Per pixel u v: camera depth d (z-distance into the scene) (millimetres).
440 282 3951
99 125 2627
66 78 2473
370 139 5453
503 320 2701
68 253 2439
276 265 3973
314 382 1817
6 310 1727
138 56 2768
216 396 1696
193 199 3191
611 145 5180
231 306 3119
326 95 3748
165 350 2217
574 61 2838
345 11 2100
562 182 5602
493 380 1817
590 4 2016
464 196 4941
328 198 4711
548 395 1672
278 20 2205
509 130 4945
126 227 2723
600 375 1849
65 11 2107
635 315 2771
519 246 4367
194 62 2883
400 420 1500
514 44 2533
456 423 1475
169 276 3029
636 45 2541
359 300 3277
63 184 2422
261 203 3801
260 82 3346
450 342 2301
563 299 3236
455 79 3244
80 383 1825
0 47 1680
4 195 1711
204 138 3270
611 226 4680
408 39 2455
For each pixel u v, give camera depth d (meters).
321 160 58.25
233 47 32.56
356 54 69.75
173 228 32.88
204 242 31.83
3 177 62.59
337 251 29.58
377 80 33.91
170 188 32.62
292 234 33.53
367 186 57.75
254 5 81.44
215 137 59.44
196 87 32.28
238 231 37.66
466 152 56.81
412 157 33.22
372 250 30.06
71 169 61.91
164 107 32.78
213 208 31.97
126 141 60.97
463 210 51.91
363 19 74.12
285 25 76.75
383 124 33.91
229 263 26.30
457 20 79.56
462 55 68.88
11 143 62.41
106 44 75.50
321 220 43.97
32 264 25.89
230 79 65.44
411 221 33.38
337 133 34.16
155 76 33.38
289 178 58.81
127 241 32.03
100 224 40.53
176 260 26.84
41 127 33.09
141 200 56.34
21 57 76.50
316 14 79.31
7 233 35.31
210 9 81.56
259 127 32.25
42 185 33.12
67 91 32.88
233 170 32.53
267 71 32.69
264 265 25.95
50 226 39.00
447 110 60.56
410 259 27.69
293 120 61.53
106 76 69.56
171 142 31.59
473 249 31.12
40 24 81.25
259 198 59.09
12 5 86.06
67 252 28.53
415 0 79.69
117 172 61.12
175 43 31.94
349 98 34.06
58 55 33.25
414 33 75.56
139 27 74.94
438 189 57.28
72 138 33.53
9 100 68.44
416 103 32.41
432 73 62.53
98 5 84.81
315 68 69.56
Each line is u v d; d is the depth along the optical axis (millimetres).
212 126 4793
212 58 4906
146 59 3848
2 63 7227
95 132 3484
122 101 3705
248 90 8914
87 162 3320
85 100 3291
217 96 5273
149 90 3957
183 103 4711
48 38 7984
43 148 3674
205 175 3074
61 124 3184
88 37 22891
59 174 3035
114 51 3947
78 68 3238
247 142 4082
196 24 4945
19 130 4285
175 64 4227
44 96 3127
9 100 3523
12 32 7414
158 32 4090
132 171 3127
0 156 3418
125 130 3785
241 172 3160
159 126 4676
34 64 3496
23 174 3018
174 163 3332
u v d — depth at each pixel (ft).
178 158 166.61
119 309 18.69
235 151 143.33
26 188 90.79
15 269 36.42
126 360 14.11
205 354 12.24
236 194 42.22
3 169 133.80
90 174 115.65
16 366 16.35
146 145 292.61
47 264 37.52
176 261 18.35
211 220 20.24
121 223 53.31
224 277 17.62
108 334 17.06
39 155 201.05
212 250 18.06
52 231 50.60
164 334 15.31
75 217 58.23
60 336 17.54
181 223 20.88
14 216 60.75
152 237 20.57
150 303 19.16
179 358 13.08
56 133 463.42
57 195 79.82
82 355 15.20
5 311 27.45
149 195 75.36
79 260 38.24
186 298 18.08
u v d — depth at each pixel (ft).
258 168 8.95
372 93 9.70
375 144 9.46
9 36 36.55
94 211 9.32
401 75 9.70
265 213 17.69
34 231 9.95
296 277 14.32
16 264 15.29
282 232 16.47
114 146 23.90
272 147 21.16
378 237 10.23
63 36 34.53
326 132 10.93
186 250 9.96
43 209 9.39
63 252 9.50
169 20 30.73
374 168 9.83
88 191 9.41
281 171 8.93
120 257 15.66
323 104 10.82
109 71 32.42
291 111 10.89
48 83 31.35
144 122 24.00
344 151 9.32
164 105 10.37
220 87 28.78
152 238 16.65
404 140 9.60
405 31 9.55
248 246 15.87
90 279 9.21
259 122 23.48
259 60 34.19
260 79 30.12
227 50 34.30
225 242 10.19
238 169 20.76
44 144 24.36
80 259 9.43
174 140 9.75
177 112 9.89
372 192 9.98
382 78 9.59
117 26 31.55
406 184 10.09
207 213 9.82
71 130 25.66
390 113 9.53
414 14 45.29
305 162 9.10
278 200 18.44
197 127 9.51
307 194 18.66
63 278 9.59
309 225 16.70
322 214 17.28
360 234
_ _ _ _
■ **What you will do**: Lines above that contain the string "millimetres" make up the answer.

■ **Task response**:
Per pixel u v: camera depth d (z-distance into the scene) (millimetres).
Each line is u v d; d is the depth along the optical axis (millimetres).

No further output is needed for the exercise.